Al contemplar esta maravilla de la arquitectura religiosa, pensé que nuestra Plaza Mayor de Lima también podría ser adornada con dos estatuas de los santos peruanos más conocidos y venerados en el mundo, verdaderos pilares de la devoción católica de la ciudad y del país: Santa Rosa de Lima y San Martín de Porres.
Ambos forman parte esencial de nuestra identidad nacional y encarnan un ejemplo luminoso de entrega a los más desvalidos. Los valores que representan —solidaridad, respeto por la naturaleza, espíritu de diálogo y convivencia entre distintos— son precisamente las virtudes que, como nación, aspiramos a promover. Santa Rosa de Lima, patrona de América y de las Filipinas, de la Policía Nacional, de las enfermeras y de los mineros, es a quien el pueblo peruano acude para encomendarle sus más diversas preocupaciones especialmente en el mes de agosto. San Martín de Porres, el santo mulato, patrono de médicos, odontólogos, barrenderos, farmacéuticos y veterinarios, permanece en la memoria colectiva como el santo que con el ejemplo de su humildad logró que el perro, el pericote y el gato —enemigos naturales— comieran juntos de un mismo plato.

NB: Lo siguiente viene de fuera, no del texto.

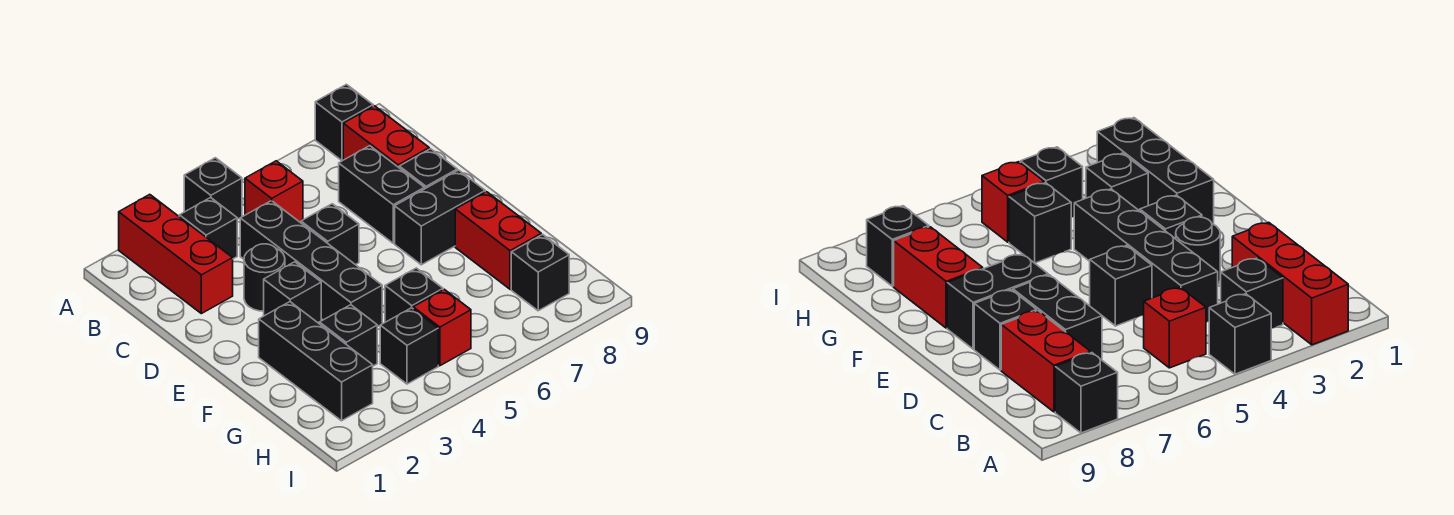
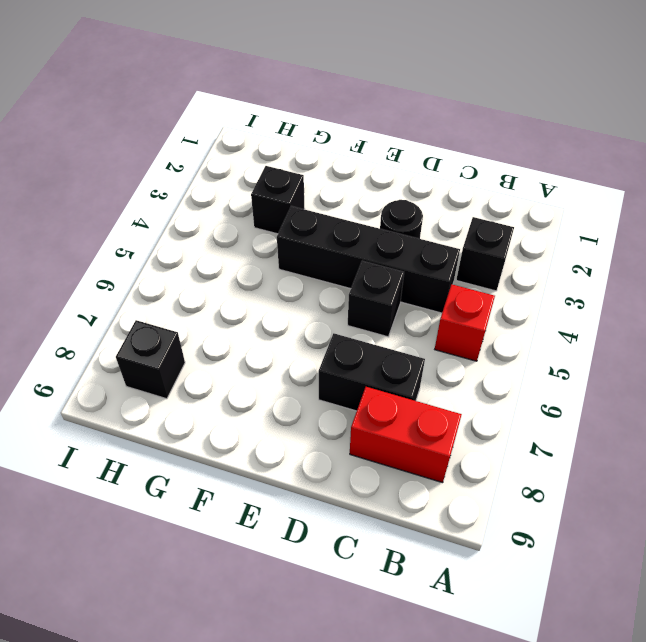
none -> red 1x3 brick [119,194,233,314]
none -> black 1x1 brick [184,158,242,219]
none -> black 1x1 brick [315,84,373,161]

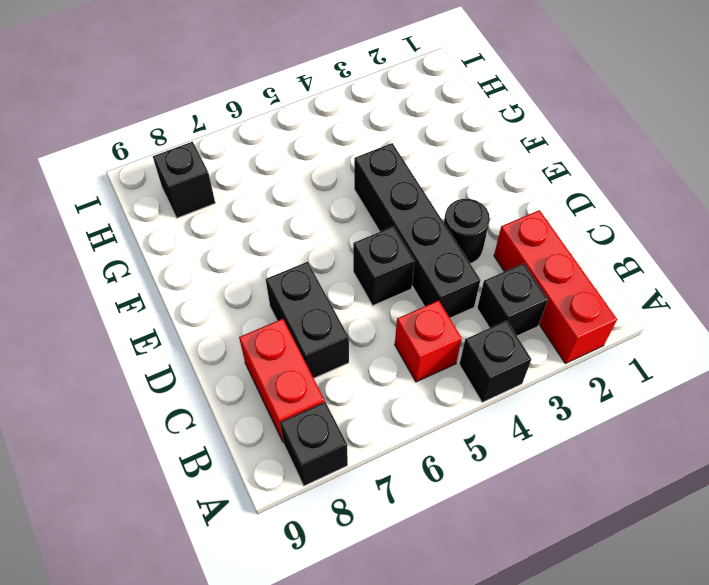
none -> black 1x1 brick [399,149,457,189]
none -> black 1x1 brick [264,262,321,323]
none -> black 1x2 brick [395,170,485,265]

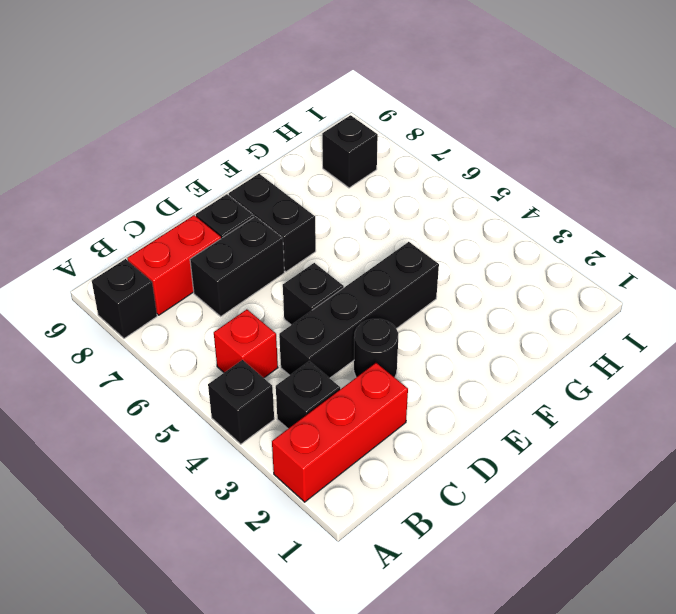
none -> black 1x1 brick [264,262,321,323]
none -> black 1x3 brick [259,302,373,421]
none -> red 1x2 brick [455,192,541,289]

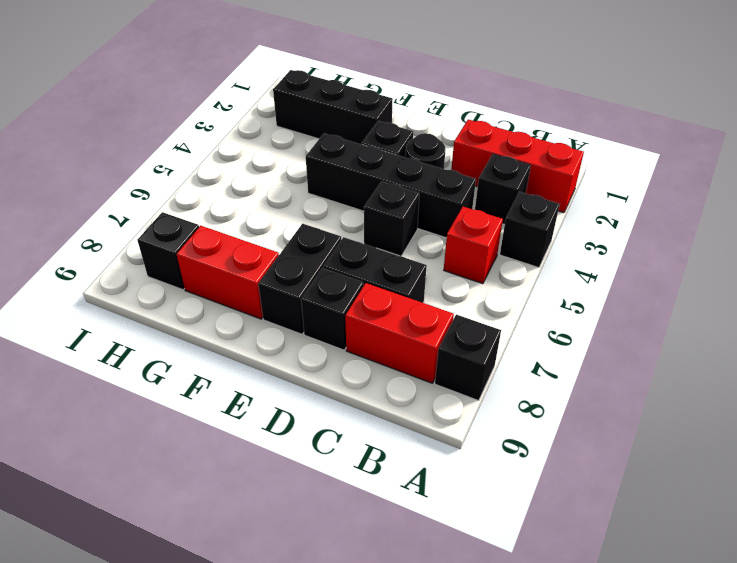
none -> black 1x1 brick [320,305,377,366]
none -> black 1x1 brick [385,268,443,322]
none -> black 1x1 brick [380,308,438,384]

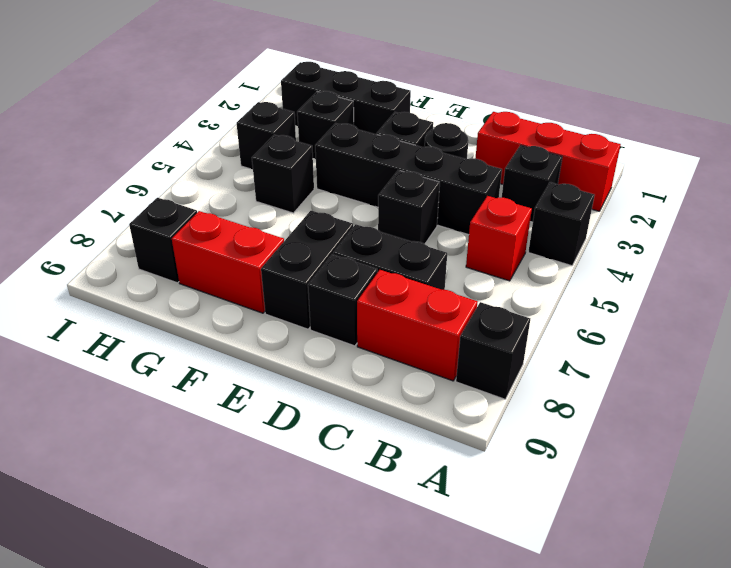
none -> red 1x1 brick [413,289,471,366]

¿Apoya la moción, querido lector? No se trata solo de entronizar dos estatuas, sino de reafirmar públicamente los valores que Santa Rosa y San Martín representan para Lima y para el Perú. Entonces, correspondería ahora a la Municipalidad de Lima, al Ministerio de Cultura y al Arzobispado de Lima dialogar y convertir este anhelo en un símbolo visible de nuestra identidad y de nuestra historia. Tal vez pueda ser oportuna su colocación ante la inminente visita del Papa León XIV al Perú este 2026.